La « Bromance » entre le milliardaire américain et l’ancien officier du KGB s’est construite depuis l’entrée en lice de Trump qui n’a jamais caché son admiration pour les dictateurs: Il lui a donné « A » pour « leadership », ne comprend pas le dédain que lui voue l’actuel président, et agirait en fonction d’un rapprochement que Poutine à lui aussi considéré si Trump était élu en novembre.
Le président russe a qualifié Trump « d’incontestablement talentueux » et de « brillant », un compliment qui semble, une fois n’est pas coutume, avoir profondément touché le candidat républicain.
La relation sans équivoque a poussé The Atlantic a se demander si Donald Trump n’était pas devenu « le candidat moscovite »?

En effet, les emails piratés du Comité National Démocrate n’ont fait que confirmer ce que tous les médias et partisans de Bernie soupçonnaient depuis longtemps, à savoir que le parti démocrate préférait voir leur représentante officielle, Hillary Clinton s’imposer dans les Primaires, plutôt que Bernie Sanders, qui a pris sa carte du parti l’année dernière après avoir été indépendant pendant 36 ans.
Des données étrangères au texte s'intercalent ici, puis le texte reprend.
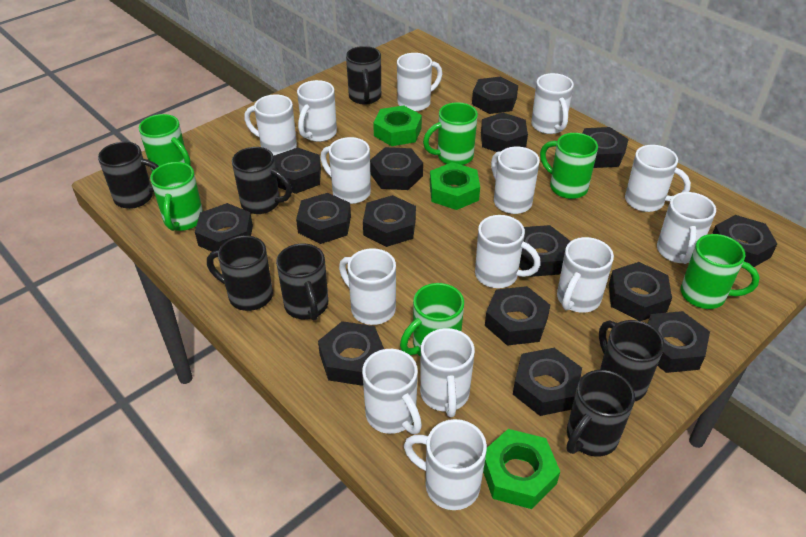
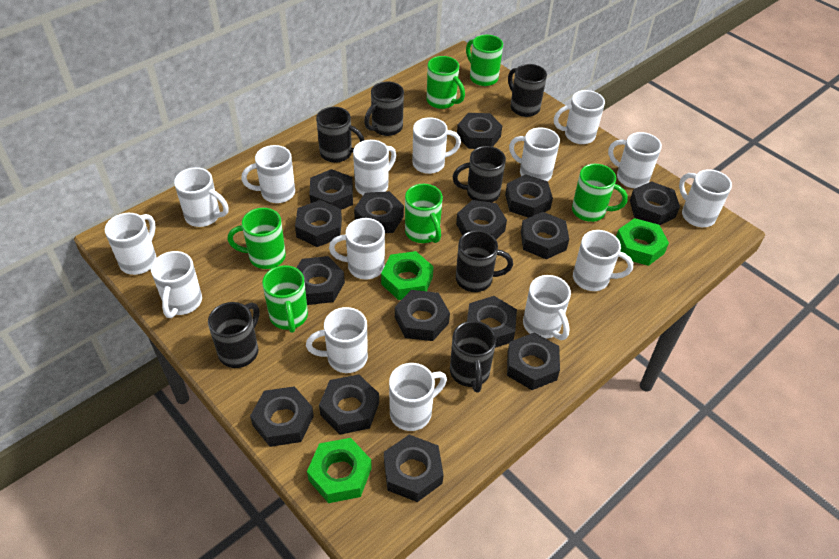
white mug: 14 -> 15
L’intérêt de cette fuite est de comprendre pourquoi elle arrive à la veille de la Convention démocrate alors qu’elle eu aurait davantage de répercussions au lendemain des primaires californiennes, qui ont consacré la victoire de Clinton, ou même le jour où Sanders a reconnu la victoire de sa rivale, deux semaines plus tard.

Il y a peu de doutes que Wikileaks ait voulu affaiblir le parti démocrate et Clinton avant son couronnement, et lorsque l’on connait l’inimitié entre Julian Assange et Clinton, on pourrait penser Wikileaks sert les intérêts de Poutine  en faveur de Trump autant qu’il assouvit les désirs de Vengeance du lanceur d’alerte.